Advocate General Ćapeta: EU law does not, in principle, preclude national legislation which allows for the screening of foreign direct investment of third country provenance even if implemented via an EU-based company
Such national legislation falls within the scope of the FDI Screening Regulation1 and thus must ensure that individual screening decisions are justified and comply with requirements of proportionality as required by the Treaty rules on the free movement of capital and the freedom of establishment.
In 2021, the Hungarian Minister for Innovation and Technology blocked the acquisition of a Hungarian company by another Hungarian company. The former company owns a quarry from which sand, clay and gravel are extracted.

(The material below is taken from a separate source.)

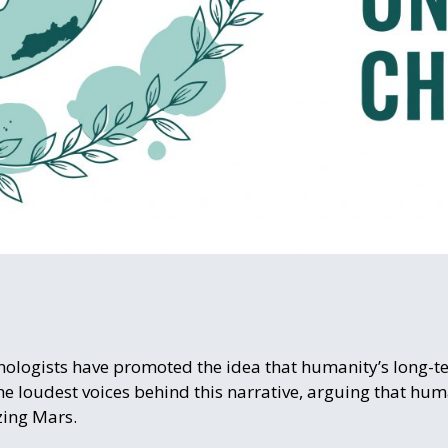
chnologists have promoted the idea that humanity’s long-t
he loudest voices behind this narrative, arguing that h
zing Mars.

In its decision, the Minister explained that it would be contrary to Hungarian national interests, including the security of supply of those raw materials, to allow a company with indirect third country (Bermudan) ownership to take control of such a ‘strategic’ company.
In deciding on the validity of the Minister’s decision to prevent the acquisition, the Fővárosi Törvényszék (Budapest High Court, Hungary) has, in essence, asked whether EU law permits Hungary to put in place legislation which restricts foreign direct investment in EU-based companies if such investments are implemented via another EU-based company.
In today’s Opinion, Advocate General Tamara Ćapeta considers first, that foreign direct investments of third country provenance fall within the scope of the FDI Screening Regulation. That regulation covers investments of any type by which the third-country investor gains effective participation or control over an EU company. That also includes investment whereby a third-country investor indirectly gains control over an EU company, through acquisition of an EU company by another EU company, which is owned by that third country company.
Such investment falls within the scope of Article 207 TFEU and thus within the scope of the EU’s exclusive competence in the field of common commercial policy. Therefore, the FDI Screening Regulation, which enables Member States’ to enact screening mechanisms, should be understood as ‘delegating’ competences back to the Member States in an area in which they had previously lost them with the entry into force of the Lisbon Treaty.
Second, national screening mechanisms, enabled by the FDI Screening Regulation, must also comply with the rules of the internal market. National legislation has, therefore, to oblige those bodies that are responsible in adopting individual screening decisions to offer legitimate justifications for restricting capital flows. It flows from the FDI Screening Regulation that restrictions on capital movements may only be justified on grounds of security or public order. Such justifications can be relied upon only if there is a genuine and sufficiently serious threat to a fundamental interest to society. Further, any measure restricting capital flows has to be proportionate to the aim it pursues.
Looking at the justification for the Minister’s veto at issue in the present case, the Advocate General recognises that securing the supply of certain raw materials may, in times of crisis, be capable of justifying a restriction on foreign direct investment on grounds of public policy (or public security). These reasons may even justify restrictions of capital movement from third countries that otherwise cannot be accepted within the internal market.
In order to decide on the validity of the decision prohibiting the transaction at issue in this case, the national court has to assess whether the Hungarian Minister for Innovation and Technology has sufficiently explained why the indirect foreign ownership in the quarry at issue represents a genuine and serious threat to the security of supply of gravel, sand and clay in Hungary and whether the security of such supply could not have been achieved by a less restrictive measure.